======== Selected extract ========

Best practices and rich cultural heritages blend to overcome life’s challenges
In America, children are considered our future. Yet, the number living in poverty remains stubbornly high. Overall, the U.S. population is 23% children, but they make up a third of all people living in poverty, according to the National Center for Children in Poverty. Unemployment is down, the economy is gaining, yet the young are less likely to benefit.
The college and alumni always have focused on improving the lives of children. They know all too well how poverty harms.
“Children living in poverty are at increased risk of exposure to violence and other life stressors,” said Antoinette Miranda, professor of school psychology. “Research clearly shows a strong link between the trauma and neglect that students experience and their mental health, which may lead to academic and behavioral challenges in school.”
Compounding the poverty, a growing number of children nationwide enter school unable to speak English.
Nearly 26% of U.S. public school students were Hispanic and learning English in 2015 (National Center for Education Statistics). The Ohio Department of Education says nearly 40,000 of the state’s public school students spoke limited English in 2010. That’s 199% more than in 2000.
“Yet Ohio is hampered by being behind other states with well-established dual language education programs,” said Peter Sayer, associate professor of foreign, second and multilingual language education. Still, the value of learning two languages is irrefutable. “Research shows if you have a really strong literacy program in the first language, it produces better results in the second
language as well,” he said.

========

- _Exercise A_
Reproduce the rows below word for word, omitting the pictures.

======== Dataset records ========

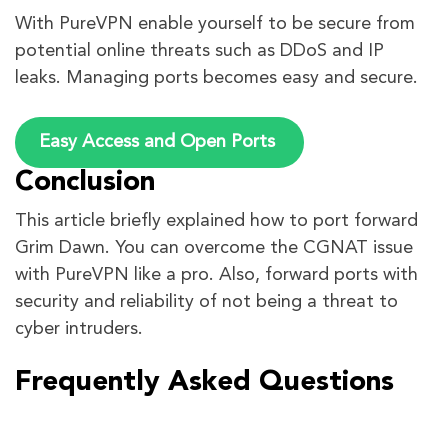
With PureVPN enable yourself to be secure from
potential online threats such as DDoS and IP
leaks. Managing ports becomes easy and secure.
Easy Access and Open Ports
Conclusion
This article briefly explained how to port forward
Grim Dawn. You can overcome the CGNAT issue
with PureVPN like a pro. Also, forward ports with
security and reliability of not being a threat to
cyber intruders.
Frequently Asked Questions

========

- _Exercise B_
Write out the passage of the article on child poverty above verbatim, between "The college and" and "to speak English.", inclusive.

- _Answer area A_
With PureVPN enable yourself to be secure from
potential online threats such as DDoS and IP
leaks. Managing ports becomes easy and secure.
Easy Access and Open Ports
Conclusion
This article briefly explained how to port forward
Grim Dawn. You can overcome the CGNAT issue
with PureVPN like a pro. Also, forward ports with
security and reliability of not being a threat to
cyber intruders.
Frequently Asked Questions

- _Answer area B_
The college and alumni always have focused on improving the lives of children. They know all too well how poverty harms.
“Children living in poverty are at increased risk of exposure to violence and other life stressors,” said Antoinette Miranda, professor of school psychology. “Research clearly shows a strong link between the trauma and neglect that students experience and their mental health, which may lead to academic and behavioral challenges in school.”
Compounding the poverty, a growing number of children nationwide enter school unable to speak English.